◆ **What is expected**
Beginning at the line that includes "280 159 7.91", print each remaining line of the data word for word. Output nothing else.

[Recorded data]
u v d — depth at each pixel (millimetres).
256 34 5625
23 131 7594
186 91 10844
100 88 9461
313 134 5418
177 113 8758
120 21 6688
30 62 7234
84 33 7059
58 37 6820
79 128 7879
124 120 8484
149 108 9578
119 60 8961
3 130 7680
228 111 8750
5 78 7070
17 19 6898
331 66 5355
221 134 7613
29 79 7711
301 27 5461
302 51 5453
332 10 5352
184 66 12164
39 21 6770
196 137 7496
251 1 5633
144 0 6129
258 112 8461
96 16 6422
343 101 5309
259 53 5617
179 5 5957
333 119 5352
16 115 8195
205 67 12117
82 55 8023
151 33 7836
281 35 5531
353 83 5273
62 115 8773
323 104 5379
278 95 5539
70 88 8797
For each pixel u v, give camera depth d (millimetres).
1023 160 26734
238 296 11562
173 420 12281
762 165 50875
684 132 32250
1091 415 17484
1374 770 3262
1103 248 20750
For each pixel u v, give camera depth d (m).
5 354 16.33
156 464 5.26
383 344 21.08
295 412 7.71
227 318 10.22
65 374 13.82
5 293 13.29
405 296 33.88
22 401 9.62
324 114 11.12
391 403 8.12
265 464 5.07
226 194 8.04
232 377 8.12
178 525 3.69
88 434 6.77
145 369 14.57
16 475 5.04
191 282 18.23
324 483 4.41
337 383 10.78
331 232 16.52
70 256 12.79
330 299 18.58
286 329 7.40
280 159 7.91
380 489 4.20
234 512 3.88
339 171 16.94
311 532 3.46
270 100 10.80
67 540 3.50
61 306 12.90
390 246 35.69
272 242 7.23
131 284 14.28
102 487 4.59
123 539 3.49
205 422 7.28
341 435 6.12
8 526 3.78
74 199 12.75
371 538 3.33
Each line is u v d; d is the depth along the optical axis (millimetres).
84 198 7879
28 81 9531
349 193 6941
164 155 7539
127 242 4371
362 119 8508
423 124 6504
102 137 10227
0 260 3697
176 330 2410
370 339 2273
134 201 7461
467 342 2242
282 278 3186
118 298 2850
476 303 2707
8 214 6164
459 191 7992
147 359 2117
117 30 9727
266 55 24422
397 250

◆ **Reply**
280 159 7.91
380 489 4.20
234 512 3.88
339 171 16.94
311 532 3.46
270 100 10.80
67 540 3.50
61 306 12.90
390 246 35.69
272 242 7.23
131 284 14.28
102 487 4.59
123 539 3.49
205 422 7.28
341 435 6.12
8 526 3.78
74 199 12.75
371 538 3.33
Each line is u v d; d is the depth along the optical axis (millimetres).
84 198 7879
28 81 9531
349 193 6941
164 155 7539
127 242 4371
362 119 8508
423 124 6504
102 137 10227
0 260 3697
176 330 2410
370 339 2273
134 201 7461
467 342 2242
282 278 3186
118 298 2850
476 303 2707
8 214 6164
459 191 7992
147 359 2117
117 30 9727
266 55 24422
397 250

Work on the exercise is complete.